### What to do
Could you copy the text from all of the records below word for word, without including the pictures?

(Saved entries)
☆ ☆ ☆ ☆ ☆
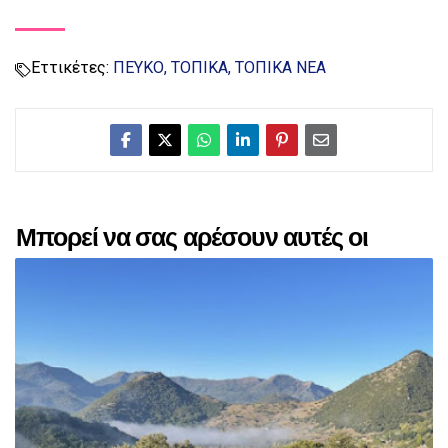
Εττικέτες:
ΠΕΥΚΟ
ΤΟΠΙΚΑ
ΤΟΠΙΚΑ ΝΕΑ
Μπορεί να σας αρέσουν αυτές οι
αναρτήσεις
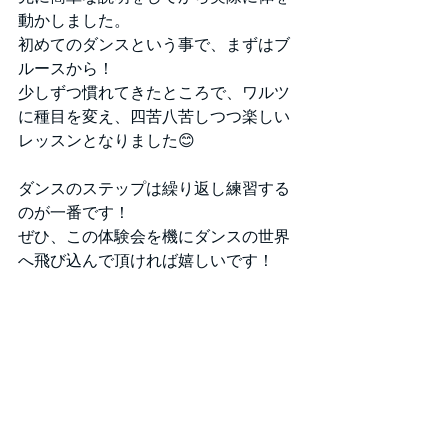
動かしました。
初めてのダンスという事で、まずはブ
ルースから！
少しずつ慣れてきたところで、ワルツ
に種目を変え、四苦八苦しつつ楽しい
レッスンとなりました😊
ダンスのステップは繰り返し練習する
のが一番です！
ぜひ、この体験会を機にダンスの世界
へ飛び込んで頂ければ嬉しいです！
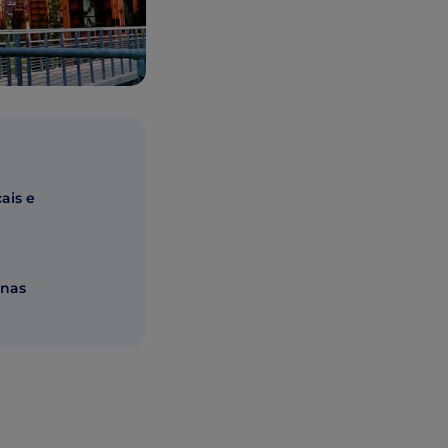
ais e
inas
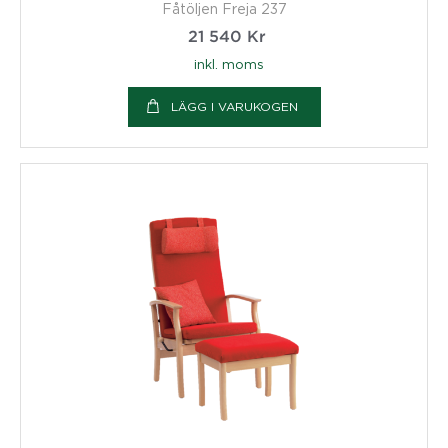
Fåtöljen Freja 237
21 540
Kr
inkl. moms
LÄGG I VARUKOGEN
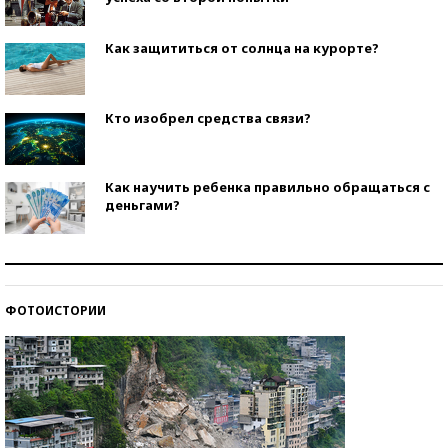
Как защититься от солнца на курорте?
Кто изобрел средства связи?
Как научить ребенка правильно обращаться с
деньгами?
Рекорды ЕГЭ: в каких регионах больше всего
стобалльников?
ФОТОИСТОРИИ
Самые модные пляжи — 2026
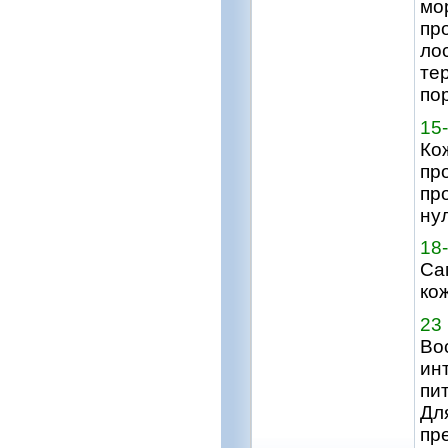
мо
пр
ло
те
по
15
Ко
пр
пр
ну
18
Са
ко
23 
Во
ин
пи
Дл
пр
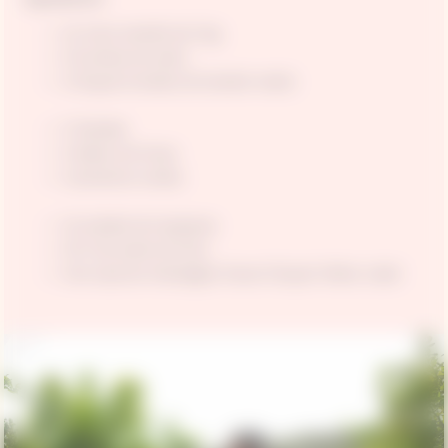
Un mero amarillo de 2 kg
10 ramitas de salvia
1/2 kg de tomates de tamaño medio
5 Cebollas
3 bulbos de hinojo
5 pimientos verdes
Un puñado de sal gruesa
25 cl de aceite de oliva
Una copa de champagne Veuve Clicquot Yellow Label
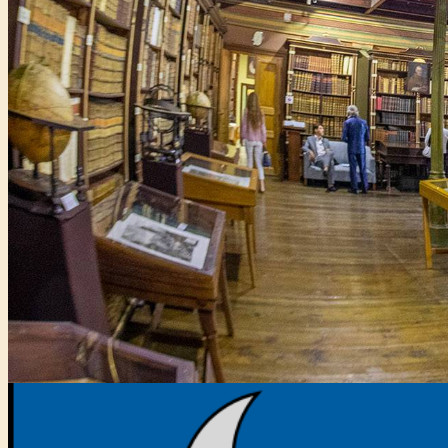
Főtámogató:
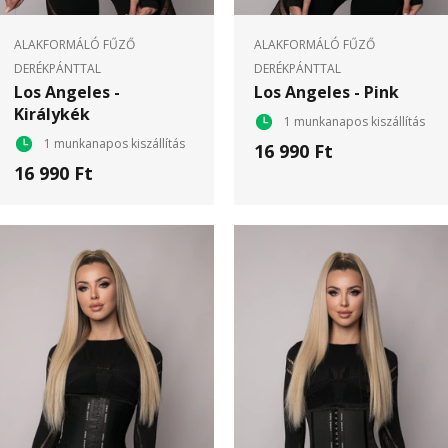
ALAKFORMÁLÓ FŰZŐ
ALAKFORMÁLÓ FŰZŐ
DERÉKPÁNTTAL
DERÉKPÁNTTAL
Los Angeles -
Los Angeles - Pink
Királykék
1 munkanapos kiszállítás
1 munkanapos kiszállítás
16 990 Ft
16 990 Ft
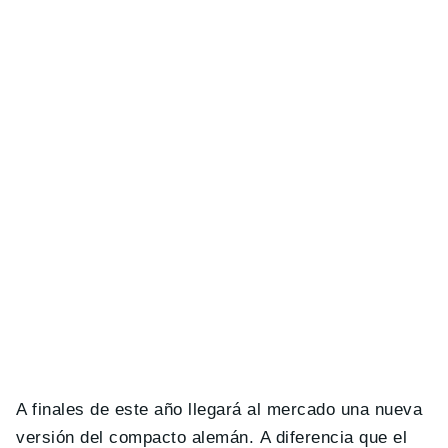
A finales de este año llegará al mercado una nueva
versión del compacto alemán. A diferencia que el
☆ ☆ ☆ ☆ ☆
### Answer section
Εττικέτες:
ΠΕΥΚΟ
ΤΟΠΙΚΑ
ΤΟΠΙΚΑ ΝΕΑ
Μπορεί να σας αρέσουν αυτές οι
αναρτήσεις
動かしました。
初めてのダンスという事で、まずはブ
ルースから！
少しずつ慣れてきたところで、ワルツ
に種目を変え、四苦八苦しつつ楽しい
レッスンとなりました😊
ダンスのステップは繰り返し練習する
のが一番です！
ぜひ、この体験会を機にダンスの世界
へ飛び込んで頂ければ嬉しいです！
ais e
inas
Fåtöljen Freja 237
21 540
Kr
inkl. moms
LÄGG I VARUKOGEN
Как защититься от солнца на курорте?
Кто изобрел средства связи?
Как научить ребенка правильно обращаться с
деньгами?
Рекорды ЕГЭ: в каких регионах больше всего
стобалльников?
ФОТОИСТОРИИ
Самые модные пляжи — 2026
мо
пр
ло
те
по
15
Ко
пр
пр
ну
18
Са
ко
23 
Во
ин
пи
Дл
пр
Un mero amarillo de 2 kg
10 ramitas de salvia
1/2 kg de tomates de tamaño medio
5 Cebollas
3 bulbos de hinojo
5 pimientos verdes
Un puñado de sal gruesa
25 cl de aceite de oliva
Una copa de champagne Veuve Clicquot Yellow Label
Főtámogató:
ALAKFORMÁLÓ FŰZŐ
ALAKFORMÁLÓ FŰZŐ
DERÉKPÁNTTAL
DERÉKPÁNTTAL
Los Angeles -
Los Angeles - Pink
Királykék
1 munkanapos kiszállítás
1 munkanapos kiszállítás
16 990 Ft
16 990 Ft
A finales de este año llegará al mercado una nueva
versión del compacto alemán. A diferencia que el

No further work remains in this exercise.